**Tareas requeridas**:
A - Según el texto sobre el servicio de abrazos, ¿cuánto paga Saskia Larsen por una hora con un abrazador profesional?
B - Prolonga el texto sobre el servicio de abrazos profesionales a partir de su última oración.

**Texto seleccionado**:

»»

Por Cristofer García
12 mayo, 2021

“Estoy 99% segura de que él no se pone celoso de los abrazos porque me comunico con él y le hablo al respecto. Es más protector conmigo que celoso, así que mientras esté a salvo, es bueno”, dijo Saskia Larsen.

En el mundo actual existen un sinfín de servicios para satisfacer las necesidades de las personas, algunos que en otras épocas parecerían descabellados o algo raros. Una empresa que ofrecer abrazos no suena como algo común, pero existe.

Quizás el mercado de los abrazos no haya sido muy explorado, pero en la ciudad Nueva York ya cuentan con una compañía que ofrece el servicio y también tienen una clienta frecuente.

Love Don’t Judge

Este es el caso de Saskia Larsen, una mujer casada que paga 80 dólares por una hora con un abrazador profesional. Aunque esto pudiese ser incómodo para su esposo, afirmó que este no siente celos al respecto y no pone ninguna queja, según reseñó Daily Mail.

««

**Entradas de datos guardadas**:

»»

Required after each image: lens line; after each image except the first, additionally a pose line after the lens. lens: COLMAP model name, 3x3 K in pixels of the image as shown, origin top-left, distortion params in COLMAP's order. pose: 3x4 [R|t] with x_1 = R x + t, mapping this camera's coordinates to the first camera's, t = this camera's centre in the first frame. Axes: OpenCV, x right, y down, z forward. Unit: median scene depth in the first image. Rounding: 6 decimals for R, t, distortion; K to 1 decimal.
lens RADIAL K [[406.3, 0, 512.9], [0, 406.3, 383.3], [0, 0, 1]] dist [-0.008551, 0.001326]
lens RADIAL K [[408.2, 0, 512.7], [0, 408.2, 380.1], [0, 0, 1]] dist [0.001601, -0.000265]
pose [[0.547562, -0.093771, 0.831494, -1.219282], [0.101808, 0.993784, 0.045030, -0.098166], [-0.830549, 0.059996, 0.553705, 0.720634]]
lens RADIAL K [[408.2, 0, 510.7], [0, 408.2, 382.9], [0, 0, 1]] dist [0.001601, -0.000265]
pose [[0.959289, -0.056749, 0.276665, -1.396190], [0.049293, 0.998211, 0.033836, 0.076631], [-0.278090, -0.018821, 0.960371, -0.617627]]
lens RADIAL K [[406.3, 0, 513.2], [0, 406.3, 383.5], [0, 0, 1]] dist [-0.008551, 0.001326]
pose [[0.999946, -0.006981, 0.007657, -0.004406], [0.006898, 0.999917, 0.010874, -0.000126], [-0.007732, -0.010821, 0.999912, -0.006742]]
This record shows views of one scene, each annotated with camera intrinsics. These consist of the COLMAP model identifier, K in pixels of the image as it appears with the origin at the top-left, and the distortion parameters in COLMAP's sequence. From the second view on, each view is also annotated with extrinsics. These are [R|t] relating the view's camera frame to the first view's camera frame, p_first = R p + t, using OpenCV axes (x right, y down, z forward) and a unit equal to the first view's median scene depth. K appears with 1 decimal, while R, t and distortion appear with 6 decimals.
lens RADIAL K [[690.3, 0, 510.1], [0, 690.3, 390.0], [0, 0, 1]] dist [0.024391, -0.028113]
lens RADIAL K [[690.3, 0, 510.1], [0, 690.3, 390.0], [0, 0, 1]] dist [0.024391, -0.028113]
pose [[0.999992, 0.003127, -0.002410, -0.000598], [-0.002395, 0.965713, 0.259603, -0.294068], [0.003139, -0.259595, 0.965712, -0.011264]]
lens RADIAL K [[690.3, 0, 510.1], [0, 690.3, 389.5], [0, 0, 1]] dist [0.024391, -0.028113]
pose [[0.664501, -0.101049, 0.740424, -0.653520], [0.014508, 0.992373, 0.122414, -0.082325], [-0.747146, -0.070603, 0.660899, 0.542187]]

««

**Respuestas por tarea**:
A - Paga 80 dólares por una hora.

B -
Larsen, quien es profesionalmente actriz, se ha vuelto una clienta recurrente del servicio llamado Cuddlist, así ella tiene la posibilidad de pagar por una hora de abrazos cuando está fuera de casa y continuar creciendo en su carrera.

Love Don’t Judge

“Mucha gente pensaría que es extraño que acceda a servicios de abrazos porque estoy casada. Pero al diablo, realmente no me importa lo que piensen los demás. Amo el afecto y amo cómo hace sentir mi cuerpo”, comentó Larsen en conversación con Love Don’t Judge.

“Estoy 99 por ciento segura de que él no se pone celoso de los abrazos porque me comunico con él y le hablo al respecto. Es más protector conmigo que celoso, así que mientras esté a salvo, es bueno“, añadió.

Love Don’t Judge

Se ha sentido tan satisfecha con el servicio que invita a todo aquel curioso a probarlo. “Recomendaría a todas las personas que prueben los abrazos porque te hacen sentir humano. No estoy rompiendo un acuerdo con mi esposo, no estoy violando la ley, solo estoy teniendo algo que es realmente delicioso y grandioso”, dijo.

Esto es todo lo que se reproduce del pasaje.